You can automate modeling and evaluation in RapidMiner. It’s easy to try many different algorithms within the same process and build ROC plots. You can output performance measures like LogLoss our AUC to rank which model performed the best. You can even create a leaderboard in RapidMiner Server to ‘automatically’ display which model performed the best!
 
I’ve worked with Customers that do just that. They used RapidMiner to prototype, optimize, and deploy models in a week. Even if they need bits of Python or R to finish the job, they just automate everything.
 
Yet still the question remains should you do this? The answer is that it depends if you know what you are doing. For example, feature generation is something that I’d be every cautious to ‘automate’. Sure you can create some simple calculations and add them as a new attribute, but in general feature generation is something that requires a bit more thinking and less automation. That is until you figured out what features work.
In a nutshell here’s what you can automate with warnings:

 

  1. ETL: You bet, automate away if you know what your format your data needs to be in
  2. Model Building: Yes, because of the no free lunch theorem you should try multiple models on the same data set. Just be cautious of the algorithms you choose
  3. Evaluation: Yes, just compare each model results using the same and multiple performance metrics (i.e. LogLoss, AUC, Kappa, etc)
  4. Feature Generation: No at first.  This is where your thinking comes in on how to include new data or manipulate the existing data to create new features that your model can train on. After that, you can automate it

Data Science Helps Us Ask the Right Questions

We all do Data Science on a daily basis but sometimes we forget why we’re really doing it. It’s not to spend hours coding but rather it’s to answer often ambiguous questions.
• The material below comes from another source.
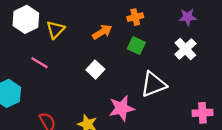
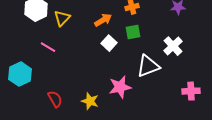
green square: (136, 46) -> (133, 32), turned -35
white cross: (185, 49) -> (173, 46), moved
white square: (95, 70) -> (109, 43), moved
We learn to ask the right questions at an early age. At an intersection, for example, a child might ask his parent: “Does red mean we must stop or just should stop.” The validity of the question will be confirmed by the answer in that case. Years later we ask questions about all aspects of our lives — jobs, finance, relationships etc. We hope to ask the right questions at the right time. [via Forbes]
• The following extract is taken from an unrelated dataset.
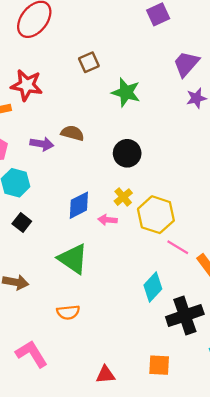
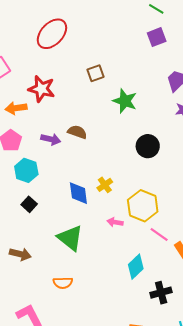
black circle: (127, 153) -> (148, 146), moved
yellow cross: (123, 197) -> (105, 185), moved
blue diamond: (79, 205) -> (78, 193), turned -75
pink arrow: (108, 220) -> (115, 222), moved
black cross: (185, 316) -> (161, 293), size x0.7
The formulation of the right questions (aka hypothesis) is key.

When we take on complex scientific problems using data science, asking the right questions at each stop is critical to the process. Failure to do so may make the difference between frustration and profound innovation. Aim carefully and with proper consideration in order to sculpt the right question. You may not get a second chance. [emphasis mine]

 

Millennials can’t catch a break

This is just nuts. Millennials just can’t seem to catch a break. Now AI is coming for their jobs.
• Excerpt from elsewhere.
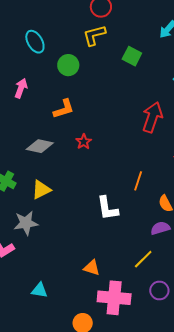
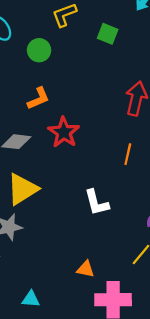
red star: (84, 142) -> (64, 132), size x1.8
orange line: (138, 181) -> (128, 154), moved
yellow triangle: (41, 190) -> (22, 189), size x1.5

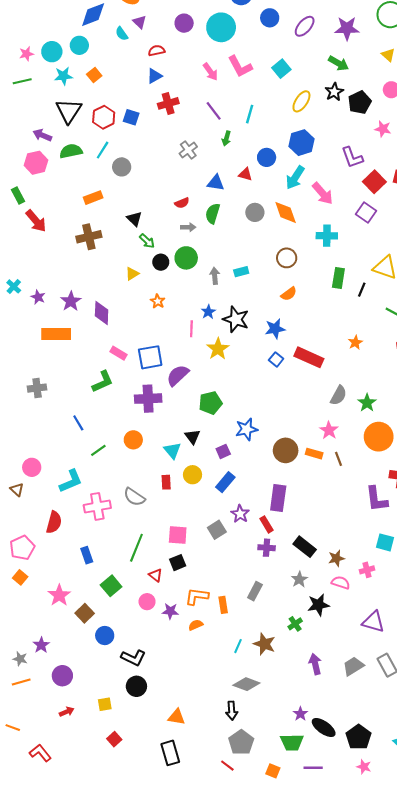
Research released by Gallup on Thursday indicates a collision between technology and “business as usual” is coming soon, and the fallout will be ugly, especially for Millennials. Automation and artificial intelligence (AI) are among the most disruptive forces descending upon the workplace, says the Gallup report, and 37% of Millennials “are at high risk of having their job replaced by automation, compared with 32% of those in the two older generations.”[via Forbes]

So how can they stay relevant? Look for new trends in hiring. The top one I can think of is Data Science.

If you’re considering a career move, get a beat on what jobs are trending up (software engineer) and which ones are on their way out (reporter). You can boost your skills through a boot camp or with a traditional degree, no matter what your industry is, but know that some companies may prefer a regular degree over a boot-camp certificate or DIY learning.

But those industries might be susceptible to offshoring.

Though the Bureau of Labor Statistics (BLS) says that programmer and coder jobs will decline 8% due to outsourcing to other countries from 2014 to 2024, there will still be plenty of work, and in many cases, it will be too unwieldily to move massive operations overseas.

So in other words, Millennials can’t seem to catch a break. If I were part of that creative and awesome generation, I’d probably go the route of entrepreneurship.